What about to add some parallelism to the accepted solution. Lets modify the script chkurl.sh to be little easier to read and to handle just one request at a time:

#!/bin/bash
URL=${1?Pass URL as parameter!}
curl -o /dev/null --silent --head --write-out "$URL %{http_code} %{redirect_url}\n" "$URL"
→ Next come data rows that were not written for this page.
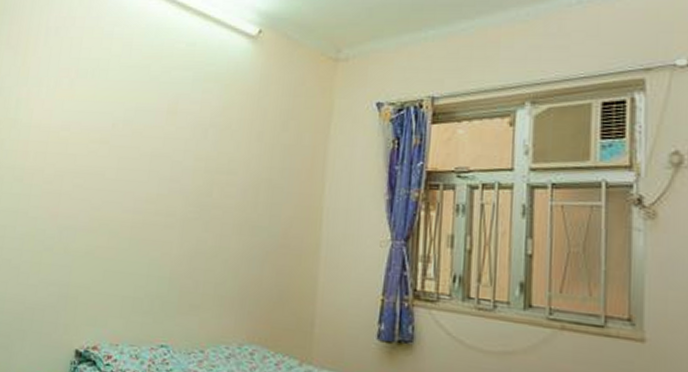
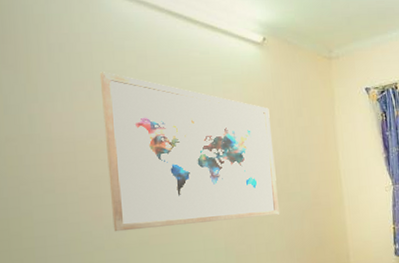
wall art: none [65,59,250,251] -> present [99,72,279,232]

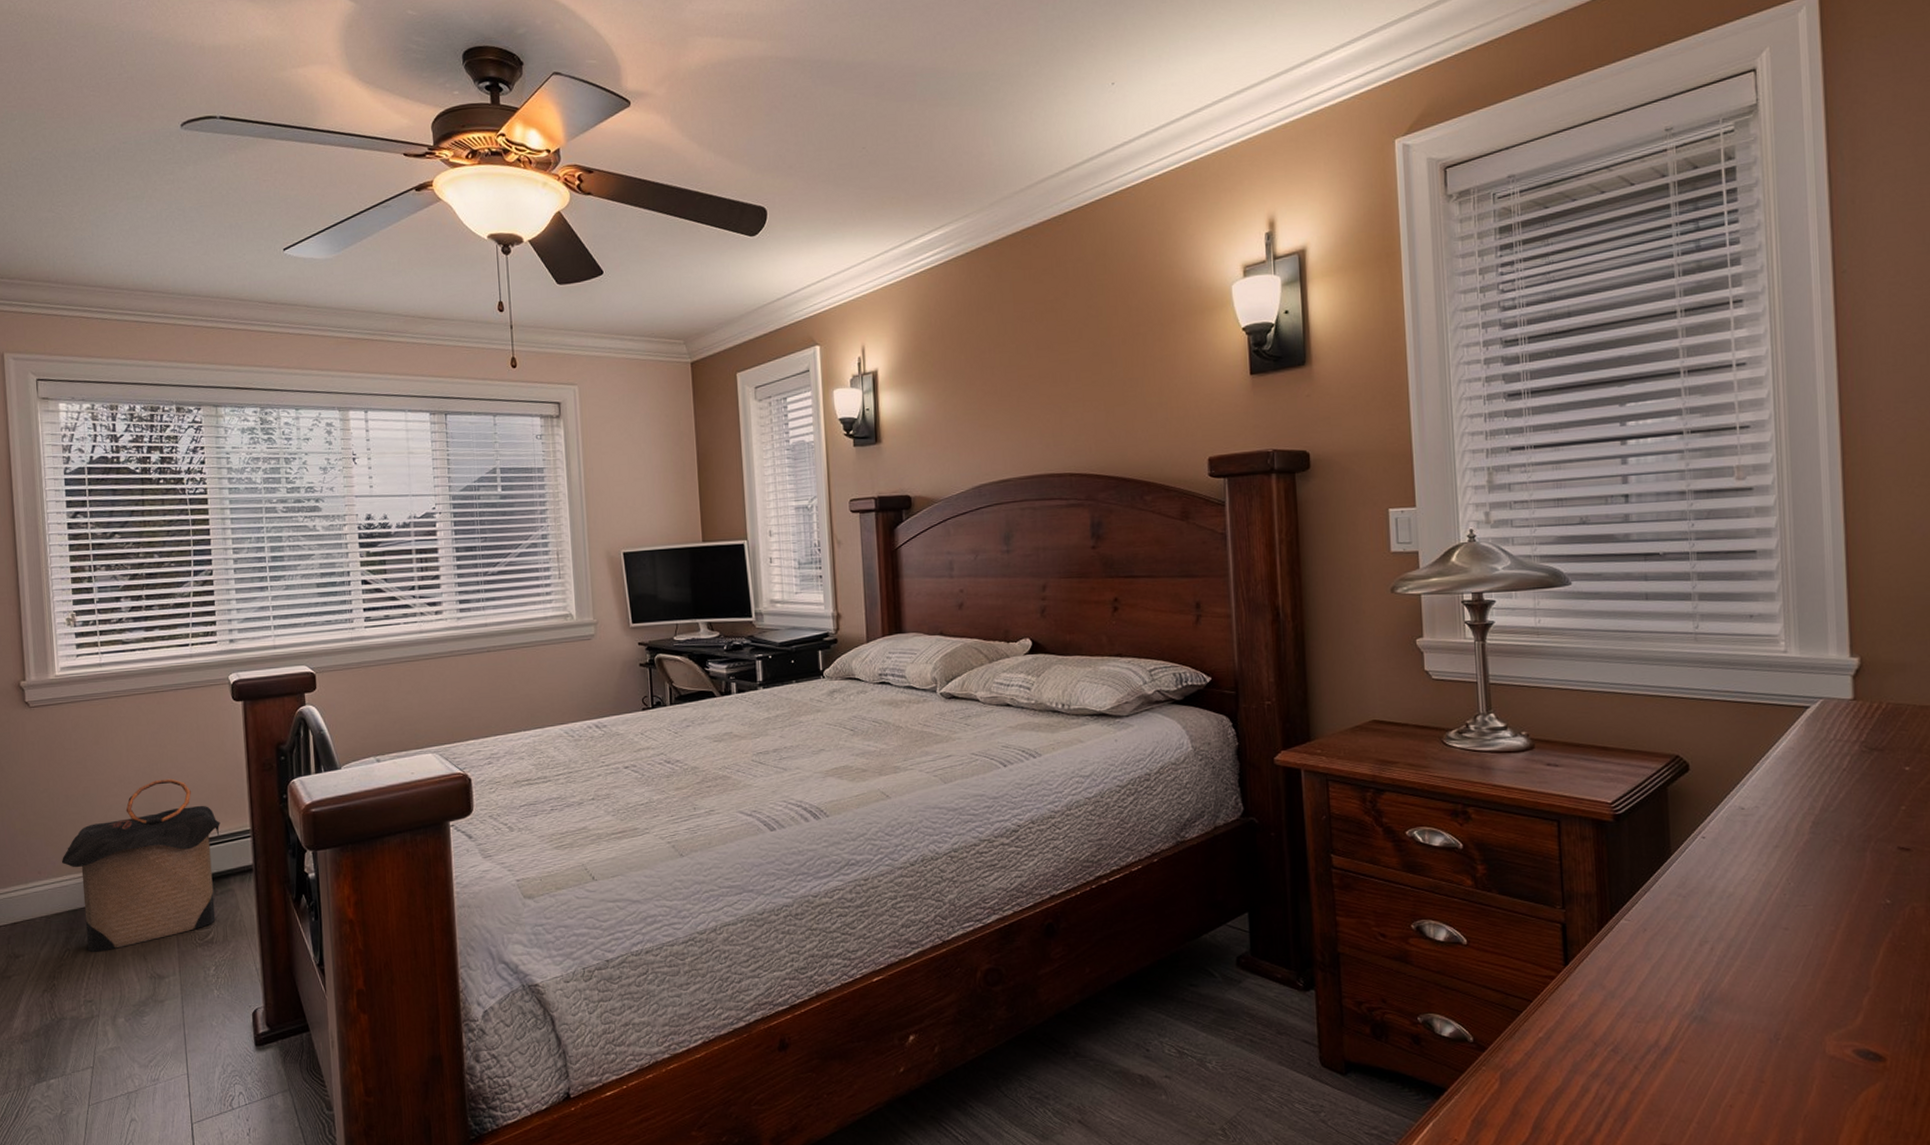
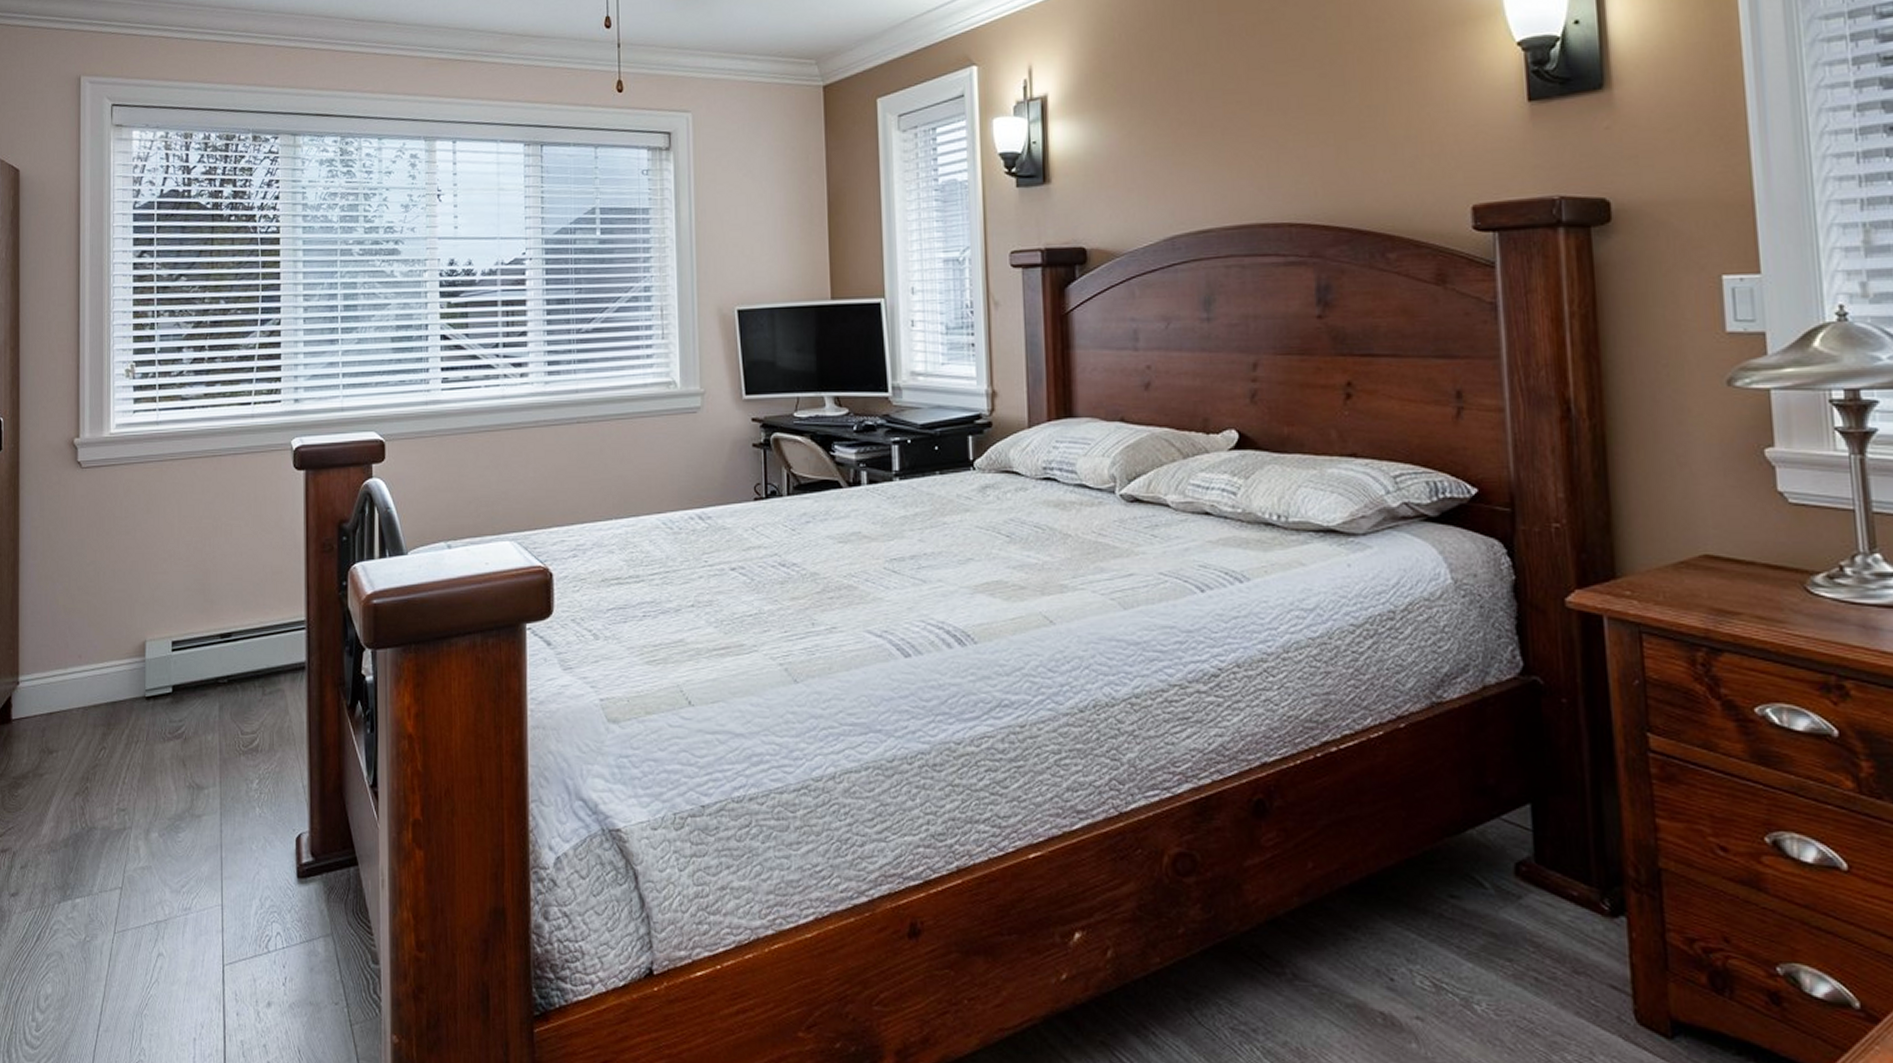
laundry hamper: present [61,778,220,952] -> none [103,556,273,753]

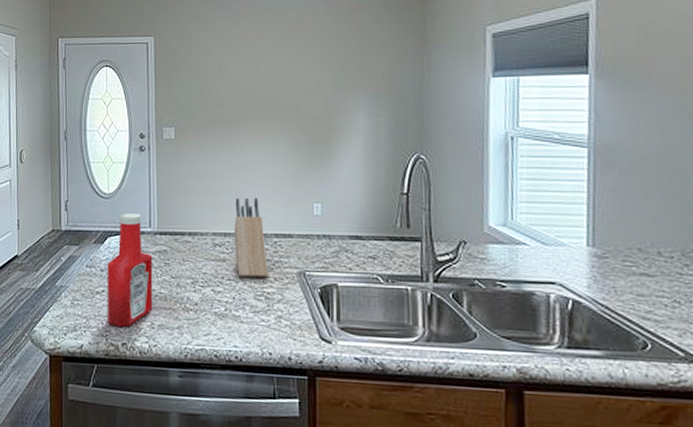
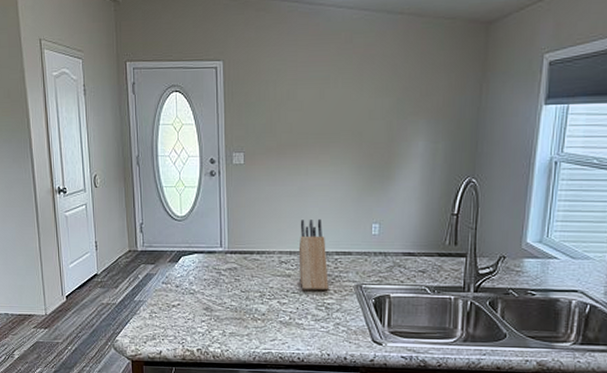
ketchup bottle: present [107,213,153,327] -> none [182,235,224,335]

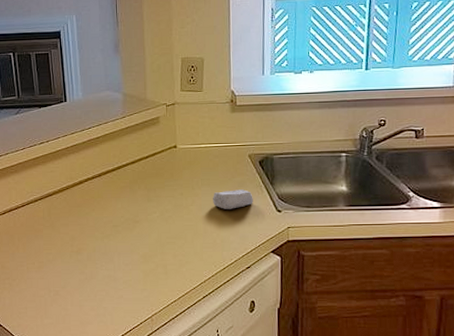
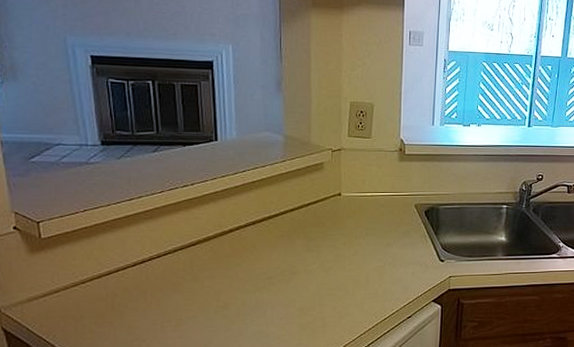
soap bar: present [213,189,253,209] -> none [377,239,417,259]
And now you check your list using:

cat URL.txt | xargs -P 4 -L1 ./chkurl.sh

This could finish the job up to 4 times faster.



回答4:

if your input file contains one url per line you can use a script to read each line, then try to ping the url, if ping success then the url is valid

#!/bin/bash
INPUT="Urls.txt"
OUTPUT="result.txt"
while read line ;
do
  if ping -c 1 $line &> /dev/null
  then
      echo "$line valid" >> $OUTPUT
  else
      echo "$line not valid " >> $OUTPUT
  fi
done < $INPUT
exit

ping options :

-c count
      Stop after sending count ECHO_REQUEST packets. With deadline option, ping waits for count ECHO_REPLY packets, until the timeout expires.

you can use this option as well to limit waiting time

 -W timeout
      Time to wait for a response, in seconds. The option affects only timeout in absense
      of any responses, otherwise ping waits for two RTTs.


回答5:

Herewith my full script that checks URLs listed in a file passed as an argument e.g. 'checkurls.sh listofurls.txt'.

What it does:

  • check url using curl and return HTTP status code
  • send email notifications when url returns other code than 200
  • create a temporary lock file for failed urls (file naming could be improved)
  • send email notification when url becoms available again
  • remove lock file once url becomes available to avoid further notifications
  • log events to a file and handle increasing log file size (AKA log rotation, uncomment echo if code 200 logging required)

Code:

#!/bin/sh

EMAIL=" your@email.com"
DATENOW=`date +%Y%m%d-%H%M%S`
LOG_FILE="checkurls.log"
c=0

while read url
do
  ((c++))
  LOCK_FILE="checkurls$c.lock"
  urlstatus=$(/usr/bin/curl -H 'Cache-Control: no-cache' -o /dev/null --silent --head --write-out '%{http_code}' "$url" )

  if [ "$urlstatus" = "200" ]
   then
    #echo "$DATENOW OK $urlstatus connection->$url" >> $LOG_FILE
    [ -e $LOCK_FILE ] && /bin/rm -f -- $LOCK_FILE > /dev/null && /bin/mail -s "NOTIFICATION URL OK: $url" $EMAIL <<< 'The URL is back online'
else
    echo "$DATENOW FAIL $urlstatus connection->$url" >> $LOG_FILE
    if [ -e $LOCK_FILE ]
     then
        #no action - awaiting URL to be fixed
        :
    else
        /bin/mail -s "NOTIFICATION URL DOWN: $url" $EMAIL <<< 'Failed to reach or URL problem'
        /bin/touch $LOCK_FILE
    fi
  fi
done < $1

# REMOVE LOG FILE IF LARGER THAN 100MB
# alow up to 2000 lines average
maxsize=120000
size=$(/usr/bin/du -k "$LOG_FILE" | /bin/cut -f 1)
if [ $size -ge $maxsize ]; then
     /bin/rm -f -- $LOG_FILE > /dev/null
     echo "$DATENOW LOG file [$LOG_FILE] has been recreated" > $LOG_FILE
else
     #do nothing
     :
fi

Please note that changing order of listed urls in text file will affect any existing lock files (remove all .lock files to avoid confusion). It would be improved by using url as file name but certain characters such as : @ / ? & would have to be handled for operating system.